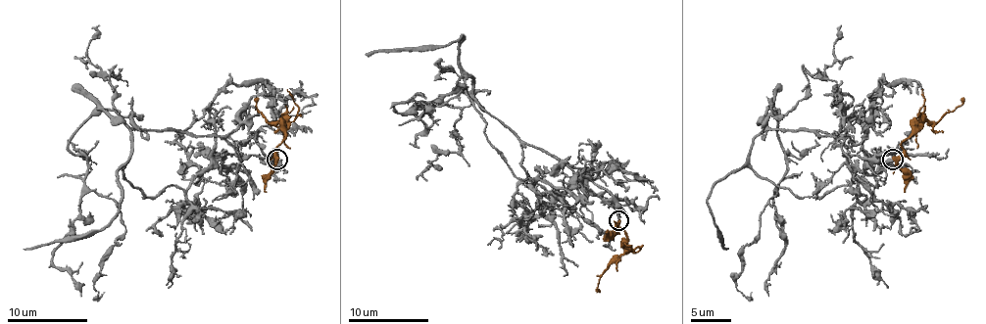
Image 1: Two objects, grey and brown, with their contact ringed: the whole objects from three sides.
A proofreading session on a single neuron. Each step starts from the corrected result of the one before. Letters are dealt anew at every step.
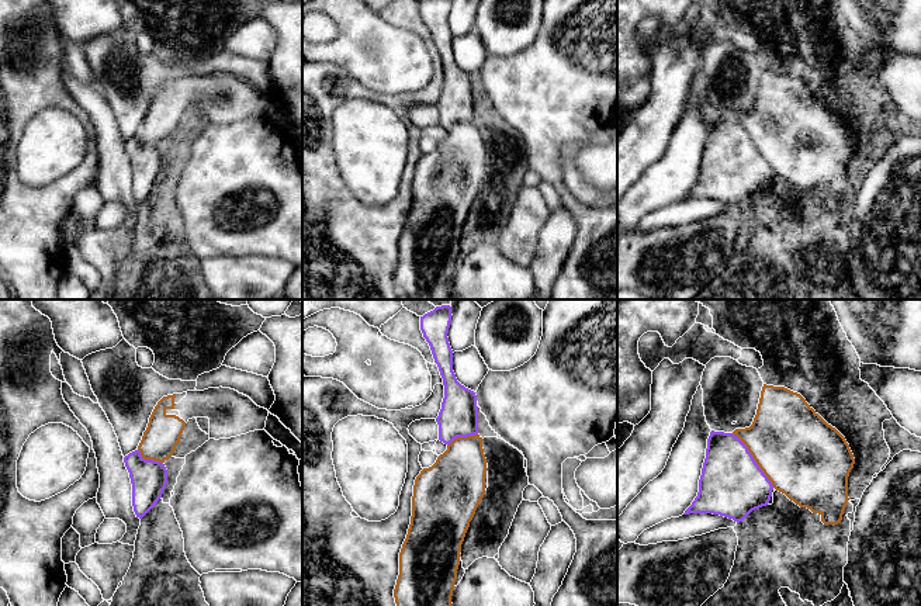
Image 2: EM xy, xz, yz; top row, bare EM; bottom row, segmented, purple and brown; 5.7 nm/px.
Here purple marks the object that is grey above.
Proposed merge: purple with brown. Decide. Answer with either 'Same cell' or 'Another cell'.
Another cell

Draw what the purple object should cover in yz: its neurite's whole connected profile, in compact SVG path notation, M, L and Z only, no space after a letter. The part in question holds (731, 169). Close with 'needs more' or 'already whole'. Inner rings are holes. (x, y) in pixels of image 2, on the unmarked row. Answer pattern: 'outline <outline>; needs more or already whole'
outline M710 117L706 143L699 165L699 177L683 200L713 198L742 207L752 195L766 191L773 170L759 153L748 132L733 118Z; already whole

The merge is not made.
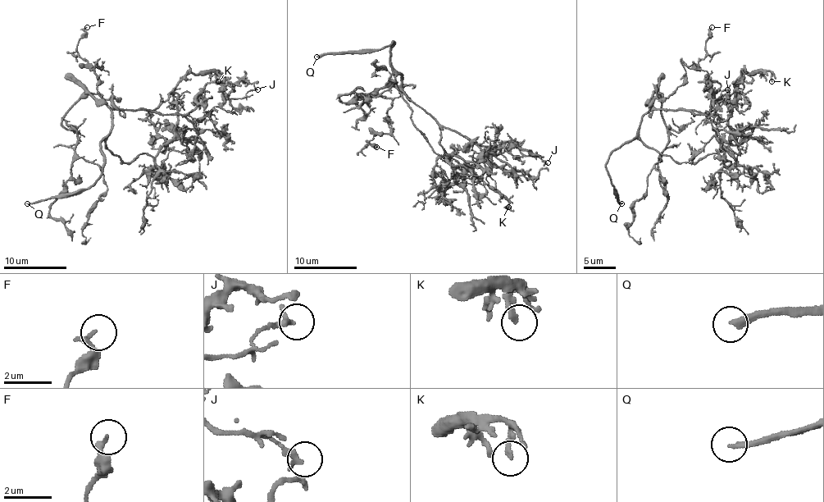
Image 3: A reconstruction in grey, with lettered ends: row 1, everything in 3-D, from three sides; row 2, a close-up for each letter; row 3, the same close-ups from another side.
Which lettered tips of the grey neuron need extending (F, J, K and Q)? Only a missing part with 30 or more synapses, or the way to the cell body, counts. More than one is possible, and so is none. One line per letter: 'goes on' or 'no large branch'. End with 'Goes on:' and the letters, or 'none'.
====
» **What you are asked to do**:
Would you please retype the material above exactly and leave out each picture?

» **Exercise solution**:
Image 1: Two objects, grey and brown, with their contact ringed: the whole objects from three sides.
A proofreading session on a single neuron. Each step starts from the corrected result of the one before. Letters are dealt anew at every step.
Image 2: EM xy, xz, yz; top row, bare EM; bottom row, segmented, purple and brown; 5.7 nm/px.
Here purple marks the object that is grey above.
Proposed merge: purple with brown. Decide. Answer with either 'Same cell' or 'Another cell'.
Another cell

Draw what the purple object should cover in yz: its neurite's whole connected profile, in compact SVG path notation, M, L and Z only, no space after a letter. The part in question holds (731, 169). Close with 'needs more' or 'already whole'. Inner rings are holes. (x, y) in pixels of image 2, on the unmarked row. Answer pattern: 'outline <outline>; needs more or already whole'
outline M710 117L706 143L699 165L699 177L683 200L713 198L742 207L752 195L766 191L773 170L759 153L748 132L733 118Z; already whole

The merge is not made.
Image 3: A reconstruction in grey, with lettered ends: row 1, everything in 3-D, from three sides; row 2, a close-up for each letter; row 3, the same close-ups from another side.
Which lettered tips of the grey neuron need extending (F, J, K and Q)? Only a missing part with 30 or more synapses, or the way to the cell body, counts. More than one is possible, and so is none. One line per letter: 'goes on' or 'no large branch'. End with 'Goes on:' and the letters, or 'none'.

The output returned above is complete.